Le jour même de la mort d’Eisner est créé le conseil central de la République qui décrète l’état de siège et la grève générale. Tous les journaux sont suspendus pour dix jours. Ce conseil central est composé de onze membres dont Mühsam pour les anarchistes, Max Levien pour le K.P.D. et des membres de l’U.S.P.D., du S.P.D. et de la Ligue des paysans. La présence de membres du S.P.D. ne doit pas surprendre. La présidence du conseil central est même confiée à l’un d’eux, Ernst Niekisch. Pour certains membres du S.P.D., il s’agit de ne pas abandonner les conseils aux révolutionnaires. Pour d’autres, c’est un engagement sincère mais ils sont peu nombreux à agir honnêtement.
Crise des conseils ?
Le 28 février, Mühsam propose de proclamer la République des conseils devant le congrès. Mais les conseils bavarois sont gagnés par l’influence du S.P.D. La proposition est repoussée par 234 voix contre 70. Même des anarchistes comme Gustav Landauer jugent la République des conseils prématurée. Le congrès des conseils approuve la formation d’un gouvernement présidé par Martin Segitz du S.P.D.
Tentative de compromis
Le 4 mars, le S.P.D. et l’U.S.P.D. arrivent à un accord, le « compromis de Nuremberg ». Dans ce texte en huit points ratifié aussi par la Ligue des paysans, il est décidé que le congrès des conseils remettra ses pouvoirs au Landtag (parlement) qui constituera un nouveau gouvernement. Ainsi, un peu moins de trois mois après le suicide des conseils à Berlin (le 16 décembre), il semble que ceux de Bavière prennent le même chemin.

• [Objectif 1]: Traduisez en anglais cette phrase du texte source : « Même des anarchistes comme Gustav Landauer jugent la République des conseils prématurée. »
• [Objectif 2]: Transcrivez sans rien changer le passage du texte source qui s'ouvre sur les mots contenant « Crise des conseils » et se ferme sur « Segitz du S.P.D. ».

• [Données fournies]:

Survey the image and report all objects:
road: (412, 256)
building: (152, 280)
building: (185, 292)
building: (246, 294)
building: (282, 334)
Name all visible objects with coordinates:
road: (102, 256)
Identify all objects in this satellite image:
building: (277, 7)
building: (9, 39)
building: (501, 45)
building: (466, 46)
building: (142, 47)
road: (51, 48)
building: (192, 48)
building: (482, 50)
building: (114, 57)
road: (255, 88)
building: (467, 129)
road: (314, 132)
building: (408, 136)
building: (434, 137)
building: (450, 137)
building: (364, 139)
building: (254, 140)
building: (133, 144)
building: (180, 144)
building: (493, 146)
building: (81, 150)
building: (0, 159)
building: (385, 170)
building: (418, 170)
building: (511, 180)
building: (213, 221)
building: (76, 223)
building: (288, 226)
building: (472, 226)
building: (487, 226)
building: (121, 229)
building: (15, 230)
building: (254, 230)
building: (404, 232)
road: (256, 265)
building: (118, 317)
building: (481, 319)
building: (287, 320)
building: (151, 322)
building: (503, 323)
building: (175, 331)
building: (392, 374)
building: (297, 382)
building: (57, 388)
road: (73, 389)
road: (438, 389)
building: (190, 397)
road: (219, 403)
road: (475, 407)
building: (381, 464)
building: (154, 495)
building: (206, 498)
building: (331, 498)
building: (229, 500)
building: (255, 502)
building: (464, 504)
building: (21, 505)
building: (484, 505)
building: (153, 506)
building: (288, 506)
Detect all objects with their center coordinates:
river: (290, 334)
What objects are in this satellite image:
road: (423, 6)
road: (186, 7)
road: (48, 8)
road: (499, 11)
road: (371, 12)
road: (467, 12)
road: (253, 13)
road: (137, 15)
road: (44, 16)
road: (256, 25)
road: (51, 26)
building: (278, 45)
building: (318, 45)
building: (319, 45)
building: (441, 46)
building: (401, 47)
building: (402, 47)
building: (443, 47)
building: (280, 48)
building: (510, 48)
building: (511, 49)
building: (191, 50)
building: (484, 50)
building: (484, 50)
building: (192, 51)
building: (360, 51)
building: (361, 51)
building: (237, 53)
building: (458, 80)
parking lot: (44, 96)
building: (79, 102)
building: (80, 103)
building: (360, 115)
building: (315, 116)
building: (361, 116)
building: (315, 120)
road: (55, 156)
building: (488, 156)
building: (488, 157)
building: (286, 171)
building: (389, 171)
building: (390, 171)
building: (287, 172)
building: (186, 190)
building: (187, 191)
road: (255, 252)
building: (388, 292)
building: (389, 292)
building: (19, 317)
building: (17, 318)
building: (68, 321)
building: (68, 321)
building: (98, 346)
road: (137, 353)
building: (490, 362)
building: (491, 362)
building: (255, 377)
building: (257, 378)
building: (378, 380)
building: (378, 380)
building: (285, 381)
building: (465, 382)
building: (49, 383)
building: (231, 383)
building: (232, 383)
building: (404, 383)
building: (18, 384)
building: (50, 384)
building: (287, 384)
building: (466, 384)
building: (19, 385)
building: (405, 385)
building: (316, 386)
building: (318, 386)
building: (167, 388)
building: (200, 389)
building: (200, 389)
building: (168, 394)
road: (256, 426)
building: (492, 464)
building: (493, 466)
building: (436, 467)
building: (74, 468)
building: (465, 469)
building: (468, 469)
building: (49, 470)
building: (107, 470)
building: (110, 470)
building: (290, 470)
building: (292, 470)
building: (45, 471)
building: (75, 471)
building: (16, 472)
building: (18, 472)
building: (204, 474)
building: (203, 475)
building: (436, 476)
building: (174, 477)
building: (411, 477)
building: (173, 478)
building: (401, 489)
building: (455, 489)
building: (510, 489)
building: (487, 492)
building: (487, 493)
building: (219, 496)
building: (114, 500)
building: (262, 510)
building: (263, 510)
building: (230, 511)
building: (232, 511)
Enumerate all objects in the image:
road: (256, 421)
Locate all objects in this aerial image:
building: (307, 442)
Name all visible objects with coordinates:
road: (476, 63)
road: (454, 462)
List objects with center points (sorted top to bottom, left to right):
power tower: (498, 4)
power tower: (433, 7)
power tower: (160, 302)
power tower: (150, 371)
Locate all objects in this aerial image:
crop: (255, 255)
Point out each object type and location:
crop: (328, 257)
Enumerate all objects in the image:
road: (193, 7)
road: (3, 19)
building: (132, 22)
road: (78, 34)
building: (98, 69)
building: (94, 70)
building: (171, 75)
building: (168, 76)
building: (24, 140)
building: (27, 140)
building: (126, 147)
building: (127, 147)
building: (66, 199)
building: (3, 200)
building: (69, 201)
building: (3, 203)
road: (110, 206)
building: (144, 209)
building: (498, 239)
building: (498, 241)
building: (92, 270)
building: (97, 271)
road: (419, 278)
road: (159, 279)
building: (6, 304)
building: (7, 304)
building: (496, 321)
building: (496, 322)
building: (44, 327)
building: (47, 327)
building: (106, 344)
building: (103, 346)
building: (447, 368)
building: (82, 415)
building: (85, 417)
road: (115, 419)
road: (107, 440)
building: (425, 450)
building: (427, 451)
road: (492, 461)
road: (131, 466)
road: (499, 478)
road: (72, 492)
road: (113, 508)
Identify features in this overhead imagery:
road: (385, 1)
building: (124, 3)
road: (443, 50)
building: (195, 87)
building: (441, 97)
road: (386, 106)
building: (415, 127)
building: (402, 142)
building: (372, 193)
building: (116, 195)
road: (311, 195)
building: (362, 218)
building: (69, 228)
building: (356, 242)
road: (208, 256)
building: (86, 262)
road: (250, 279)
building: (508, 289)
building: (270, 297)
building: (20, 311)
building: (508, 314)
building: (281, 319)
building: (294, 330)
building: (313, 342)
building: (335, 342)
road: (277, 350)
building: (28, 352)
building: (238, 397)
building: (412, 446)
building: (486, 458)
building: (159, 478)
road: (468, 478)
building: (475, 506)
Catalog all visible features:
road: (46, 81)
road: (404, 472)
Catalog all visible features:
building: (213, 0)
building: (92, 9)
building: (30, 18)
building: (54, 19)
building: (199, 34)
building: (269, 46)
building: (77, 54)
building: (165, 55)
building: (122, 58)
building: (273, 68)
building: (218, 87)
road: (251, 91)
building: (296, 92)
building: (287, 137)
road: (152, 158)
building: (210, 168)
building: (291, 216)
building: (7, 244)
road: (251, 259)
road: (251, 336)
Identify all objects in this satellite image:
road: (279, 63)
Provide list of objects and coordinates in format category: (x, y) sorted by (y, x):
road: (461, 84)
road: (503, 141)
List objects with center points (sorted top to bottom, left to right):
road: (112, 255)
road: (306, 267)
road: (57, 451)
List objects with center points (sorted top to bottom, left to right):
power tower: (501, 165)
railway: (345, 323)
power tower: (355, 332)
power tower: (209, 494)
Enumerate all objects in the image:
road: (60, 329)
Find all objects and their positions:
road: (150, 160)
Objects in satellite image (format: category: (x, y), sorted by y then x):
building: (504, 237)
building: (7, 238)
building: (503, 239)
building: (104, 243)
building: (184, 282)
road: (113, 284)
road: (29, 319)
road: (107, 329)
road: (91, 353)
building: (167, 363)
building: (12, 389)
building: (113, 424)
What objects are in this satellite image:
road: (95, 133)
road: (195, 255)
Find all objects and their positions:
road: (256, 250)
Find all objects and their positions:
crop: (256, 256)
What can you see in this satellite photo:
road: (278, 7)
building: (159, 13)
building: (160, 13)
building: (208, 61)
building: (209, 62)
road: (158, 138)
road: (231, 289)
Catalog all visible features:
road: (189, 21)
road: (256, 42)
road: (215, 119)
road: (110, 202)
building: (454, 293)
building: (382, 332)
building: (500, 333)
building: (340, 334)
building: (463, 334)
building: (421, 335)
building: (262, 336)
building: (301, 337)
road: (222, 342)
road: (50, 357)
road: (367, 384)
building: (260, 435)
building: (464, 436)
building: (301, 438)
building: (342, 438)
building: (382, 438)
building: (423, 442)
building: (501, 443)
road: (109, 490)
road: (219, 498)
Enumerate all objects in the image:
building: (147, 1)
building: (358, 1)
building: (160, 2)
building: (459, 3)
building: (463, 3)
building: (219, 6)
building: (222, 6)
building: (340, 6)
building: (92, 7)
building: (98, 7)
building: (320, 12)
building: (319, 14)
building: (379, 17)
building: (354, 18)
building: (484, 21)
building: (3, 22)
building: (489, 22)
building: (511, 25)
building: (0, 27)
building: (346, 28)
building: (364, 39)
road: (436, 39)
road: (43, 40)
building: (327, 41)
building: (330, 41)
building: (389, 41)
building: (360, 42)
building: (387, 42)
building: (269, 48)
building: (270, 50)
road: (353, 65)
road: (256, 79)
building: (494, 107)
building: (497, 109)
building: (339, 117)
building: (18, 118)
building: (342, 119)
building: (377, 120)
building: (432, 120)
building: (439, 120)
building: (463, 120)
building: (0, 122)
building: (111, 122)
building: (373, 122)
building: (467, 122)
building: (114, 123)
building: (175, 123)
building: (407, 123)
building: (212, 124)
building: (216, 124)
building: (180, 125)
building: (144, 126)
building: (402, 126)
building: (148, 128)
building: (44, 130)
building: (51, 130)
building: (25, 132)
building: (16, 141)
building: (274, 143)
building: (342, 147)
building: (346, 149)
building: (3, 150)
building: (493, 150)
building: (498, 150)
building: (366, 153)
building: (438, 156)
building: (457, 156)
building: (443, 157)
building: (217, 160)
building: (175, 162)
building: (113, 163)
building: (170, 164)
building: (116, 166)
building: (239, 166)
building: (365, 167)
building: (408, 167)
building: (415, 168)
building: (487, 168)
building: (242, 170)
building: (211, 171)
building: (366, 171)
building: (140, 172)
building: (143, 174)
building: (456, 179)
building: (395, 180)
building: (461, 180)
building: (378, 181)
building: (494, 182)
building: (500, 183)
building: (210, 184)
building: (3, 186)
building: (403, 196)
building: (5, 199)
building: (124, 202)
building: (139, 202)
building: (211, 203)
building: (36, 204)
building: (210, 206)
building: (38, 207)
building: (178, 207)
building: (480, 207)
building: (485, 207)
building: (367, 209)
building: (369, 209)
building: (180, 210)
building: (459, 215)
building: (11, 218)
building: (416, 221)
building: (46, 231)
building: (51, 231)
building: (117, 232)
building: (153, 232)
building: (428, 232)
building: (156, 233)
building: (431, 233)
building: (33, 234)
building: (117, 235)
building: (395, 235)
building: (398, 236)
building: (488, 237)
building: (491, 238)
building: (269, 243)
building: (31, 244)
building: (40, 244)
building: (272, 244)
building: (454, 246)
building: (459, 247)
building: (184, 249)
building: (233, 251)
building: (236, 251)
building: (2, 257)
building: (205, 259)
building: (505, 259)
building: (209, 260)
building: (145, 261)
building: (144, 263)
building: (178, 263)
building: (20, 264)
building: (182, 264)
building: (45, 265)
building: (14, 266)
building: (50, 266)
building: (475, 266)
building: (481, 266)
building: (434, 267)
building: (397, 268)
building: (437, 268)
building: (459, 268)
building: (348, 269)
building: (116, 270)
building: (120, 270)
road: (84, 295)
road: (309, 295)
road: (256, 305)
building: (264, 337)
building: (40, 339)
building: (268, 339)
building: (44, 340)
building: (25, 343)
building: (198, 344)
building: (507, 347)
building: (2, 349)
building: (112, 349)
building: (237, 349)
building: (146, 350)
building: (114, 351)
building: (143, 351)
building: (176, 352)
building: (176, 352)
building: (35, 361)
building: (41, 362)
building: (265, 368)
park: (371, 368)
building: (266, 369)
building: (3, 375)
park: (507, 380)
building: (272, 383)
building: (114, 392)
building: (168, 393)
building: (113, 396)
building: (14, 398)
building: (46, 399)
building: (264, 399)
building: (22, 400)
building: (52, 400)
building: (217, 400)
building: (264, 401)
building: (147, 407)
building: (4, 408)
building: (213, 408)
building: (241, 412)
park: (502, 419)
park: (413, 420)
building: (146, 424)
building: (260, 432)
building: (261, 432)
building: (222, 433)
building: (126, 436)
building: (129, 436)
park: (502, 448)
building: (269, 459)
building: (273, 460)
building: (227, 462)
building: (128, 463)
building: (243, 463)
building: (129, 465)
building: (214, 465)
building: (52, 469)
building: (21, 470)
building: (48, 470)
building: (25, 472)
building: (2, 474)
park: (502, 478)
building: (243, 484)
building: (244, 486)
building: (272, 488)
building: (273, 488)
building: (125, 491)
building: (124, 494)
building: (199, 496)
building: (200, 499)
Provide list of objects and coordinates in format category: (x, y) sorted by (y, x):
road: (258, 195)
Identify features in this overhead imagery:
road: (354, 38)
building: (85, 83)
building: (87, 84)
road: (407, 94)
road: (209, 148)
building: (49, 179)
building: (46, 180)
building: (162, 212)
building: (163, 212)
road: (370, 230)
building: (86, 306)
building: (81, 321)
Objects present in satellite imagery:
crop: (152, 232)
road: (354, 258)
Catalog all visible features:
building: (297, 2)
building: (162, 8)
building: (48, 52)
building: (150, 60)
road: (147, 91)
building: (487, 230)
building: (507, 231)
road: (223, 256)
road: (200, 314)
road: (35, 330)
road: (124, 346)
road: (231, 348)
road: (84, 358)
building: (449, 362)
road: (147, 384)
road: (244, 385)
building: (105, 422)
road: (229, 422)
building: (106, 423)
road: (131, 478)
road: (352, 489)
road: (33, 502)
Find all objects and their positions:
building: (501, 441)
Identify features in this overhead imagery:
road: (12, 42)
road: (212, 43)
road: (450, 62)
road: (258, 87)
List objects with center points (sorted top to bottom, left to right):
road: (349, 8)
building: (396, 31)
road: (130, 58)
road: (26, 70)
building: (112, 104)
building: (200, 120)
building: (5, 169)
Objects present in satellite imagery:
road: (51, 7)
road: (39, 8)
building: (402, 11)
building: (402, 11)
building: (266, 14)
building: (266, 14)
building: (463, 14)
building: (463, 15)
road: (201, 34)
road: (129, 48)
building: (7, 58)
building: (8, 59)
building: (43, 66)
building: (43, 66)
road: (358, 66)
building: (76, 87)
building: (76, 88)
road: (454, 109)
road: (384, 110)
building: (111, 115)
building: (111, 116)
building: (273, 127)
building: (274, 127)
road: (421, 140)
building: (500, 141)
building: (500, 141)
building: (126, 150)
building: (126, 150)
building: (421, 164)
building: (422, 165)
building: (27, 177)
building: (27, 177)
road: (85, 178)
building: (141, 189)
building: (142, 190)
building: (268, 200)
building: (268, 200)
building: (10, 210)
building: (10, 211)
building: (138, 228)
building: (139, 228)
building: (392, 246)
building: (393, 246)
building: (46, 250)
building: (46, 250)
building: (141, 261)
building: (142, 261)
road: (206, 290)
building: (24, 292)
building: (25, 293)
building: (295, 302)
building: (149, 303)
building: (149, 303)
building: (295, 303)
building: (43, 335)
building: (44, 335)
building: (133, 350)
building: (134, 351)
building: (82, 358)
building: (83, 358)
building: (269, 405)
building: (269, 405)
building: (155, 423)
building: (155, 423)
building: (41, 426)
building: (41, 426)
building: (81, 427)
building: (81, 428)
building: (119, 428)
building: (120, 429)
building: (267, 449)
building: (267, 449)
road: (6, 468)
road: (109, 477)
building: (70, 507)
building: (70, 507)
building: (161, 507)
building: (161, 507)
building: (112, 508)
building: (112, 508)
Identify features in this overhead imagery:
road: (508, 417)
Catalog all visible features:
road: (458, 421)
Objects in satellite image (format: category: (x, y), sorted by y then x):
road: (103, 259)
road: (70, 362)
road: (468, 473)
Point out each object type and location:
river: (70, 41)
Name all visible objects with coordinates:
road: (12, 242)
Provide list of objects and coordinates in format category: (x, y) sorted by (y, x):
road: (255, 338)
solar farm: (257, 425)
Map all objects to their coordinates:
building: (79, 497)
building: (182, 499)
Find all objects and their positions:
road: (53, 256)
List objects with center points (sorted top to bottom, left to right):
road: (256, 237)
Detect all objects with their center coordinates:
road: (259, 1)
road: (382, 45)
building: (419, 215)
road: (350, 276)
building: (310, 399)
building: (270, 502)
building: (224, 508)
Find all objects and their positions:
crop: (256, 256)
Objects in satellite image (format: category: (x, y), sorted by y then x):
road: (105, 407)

• [Réponse complète 1]: Even anarchists such as Gustav Landauer consider the Council Republic premature.

• [Réponse complète 2]:
Crise des conseils ?
Le 28 février, Mühsam propose de proclamer la République des conseils devant le congrès. Mais les conseils bavarois sont gagnés par l’influence du S.P.D. La proposition est repoussée par 234 voix contre 70. Même des anarchistes comme Gustav Landauer jugent la République des conseils prématurée. Le congrès des conseils approuve la formation d’un gouvernement présidé par Martin Segitz du S.P.D.